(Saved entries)
<<<<

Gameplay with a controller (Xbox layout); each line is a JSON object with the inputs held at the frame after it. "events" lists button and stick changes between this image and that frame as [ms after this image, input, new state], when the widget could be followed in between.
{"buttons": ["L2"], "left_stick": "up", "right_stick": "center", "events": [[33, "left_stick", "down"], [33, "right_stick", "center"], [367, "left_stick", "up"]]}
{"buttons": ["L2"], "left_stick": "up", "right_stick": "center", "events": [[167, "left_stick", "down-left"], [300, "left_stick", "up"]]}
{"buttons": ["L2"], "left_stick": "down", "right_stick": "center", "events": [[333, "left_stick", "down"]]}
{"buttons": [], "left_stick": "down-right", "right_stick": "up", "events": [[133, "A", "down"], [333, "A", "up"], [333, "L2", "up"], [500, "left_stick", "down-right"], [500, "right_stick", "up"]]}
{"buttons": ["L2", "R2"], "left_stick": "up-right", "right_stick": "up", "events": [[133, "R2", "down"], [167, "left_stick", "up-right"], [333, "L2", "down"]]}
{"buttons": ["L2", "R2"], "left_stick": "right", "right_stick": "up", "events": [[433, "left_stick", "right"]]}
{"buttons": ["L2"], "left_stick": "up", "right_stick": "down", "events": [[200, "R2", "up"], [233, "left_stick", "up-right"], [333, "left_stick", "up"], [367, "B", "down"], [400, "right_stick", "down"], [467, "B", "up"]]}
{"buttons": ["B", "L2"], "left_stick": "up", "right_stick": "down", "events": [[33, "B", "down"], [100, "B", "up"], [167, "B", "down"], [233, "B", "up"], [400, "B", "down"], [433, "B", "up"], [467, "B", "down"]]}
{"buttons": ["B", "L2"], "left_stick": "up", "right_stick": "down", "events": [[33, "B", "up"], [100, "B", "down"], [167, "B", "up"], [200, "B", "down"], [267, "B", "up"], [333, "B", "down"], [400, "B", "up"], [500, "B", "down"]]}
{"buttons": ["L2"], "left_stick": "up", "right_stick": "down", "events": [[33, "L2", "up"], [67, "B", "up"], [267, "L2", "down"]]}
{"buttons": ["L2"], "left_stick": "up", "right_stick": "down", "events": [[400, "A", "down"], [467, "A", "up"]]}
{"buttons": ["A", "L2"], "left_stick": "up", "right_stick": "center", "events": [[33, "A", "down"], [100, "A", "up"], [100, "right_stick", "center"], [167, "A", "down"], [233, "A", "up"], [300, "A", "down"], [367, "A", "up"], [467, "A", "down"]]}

>>>>

> **Problem to solve**
The required result is an identical copy of the records above.

> **Finished exercise**
Gameplay with a controller (Xbox layout); each line is a JSON object with the inputs held at the frame after it. "events" lists button and stick changes between this image and that frame as [ms after this image, input, new state], when the widget could be followed in between.
{"buttons": ["L2"], "left_stick": "up", "right_stick": "center", "events": [[33, "left_stick", "down"], [33, "right_stick", "center"], [367, "left_stick", "up"]]}
{"buttons": ["L2"], "left_stick": "up", "right_stick": "center", "events": [[167, "left_stick", "down-left"], [300, "left_stick", "up"]]}
{"buttons": ["L2"], "left_stick": "down", "right_stick": "center", "events": [[333, "left_stick", "down"]]}
{"buttons": [], "left_stick": "down-right", "right_stick": "up", "events": [[133, "A", "down"], [333, "A", "up"], [333, "L2", "up"], [500, "left_stick", "down-right"], [500, "right_stick", "up"]]}
{"buttons": ["L2", "R2"], "left_stick": "up-right", "right_stick": "up", "events": [[133, "R2", "down"], [167, "left_stick", "up-right"], [333, "L2", "down"]]}
{"buttons": ["L2", "R2"], "left_stick": "right", "right_stick": "up", "events": [[433, "left_stick", "right"]]}
{"buttons": ["L2"], "left_stick": "up", "right_stick": "down", "events": [[200, "R2", "up"], [233, "left_stick", "up-right"], [333, "left_stick", "up"], [367, "B", "down"], [400, "right_stick", "down"], [467, "B", "up"]]}
{"buttons": ["B", "L2"], "left_stick": "up", "right_stick": "down", "events": [[33, "B", "down"], [100, "B", "up"], [167, "B", "down"], [233, "B", "up"], [400, "B", "down"], [433, "B", "up"], [467, "B", "down"]]}
{"buttons": ["B", "L2"], "left_stick": "up", "right_stick": "down", "events": [[33, "B", "up"], [100, "B", "down"], [167, "B", "up"], [200, "B", "down"], [267, "B", "up"], [333, "B", "down"], [400, "B", "up"], [500, "B", "down"]]}
{"buttons": ["L2"], "left_stick": "up", "right_stick": "down", "events": [[33, "L2", "up"], [67, "B", "up"], [267, "L2", "down"]]}
{"buttons": ["L2"], "left_stick": "up", "right_stick": "down", "events": [[400, "A", "down"], [467, "A", "up"]]}
{"buttons": ["A", "L2"], "left_stick": "up", "right_stick": "center", "events": [[33, "A", "down"], [100, "A", "up"], [100, "right_stick", "center"], [167, "A", "down"], [233, "A", "up"], [300, "A", "down"], [367, "A", "up"], [467, "A", "down"]]}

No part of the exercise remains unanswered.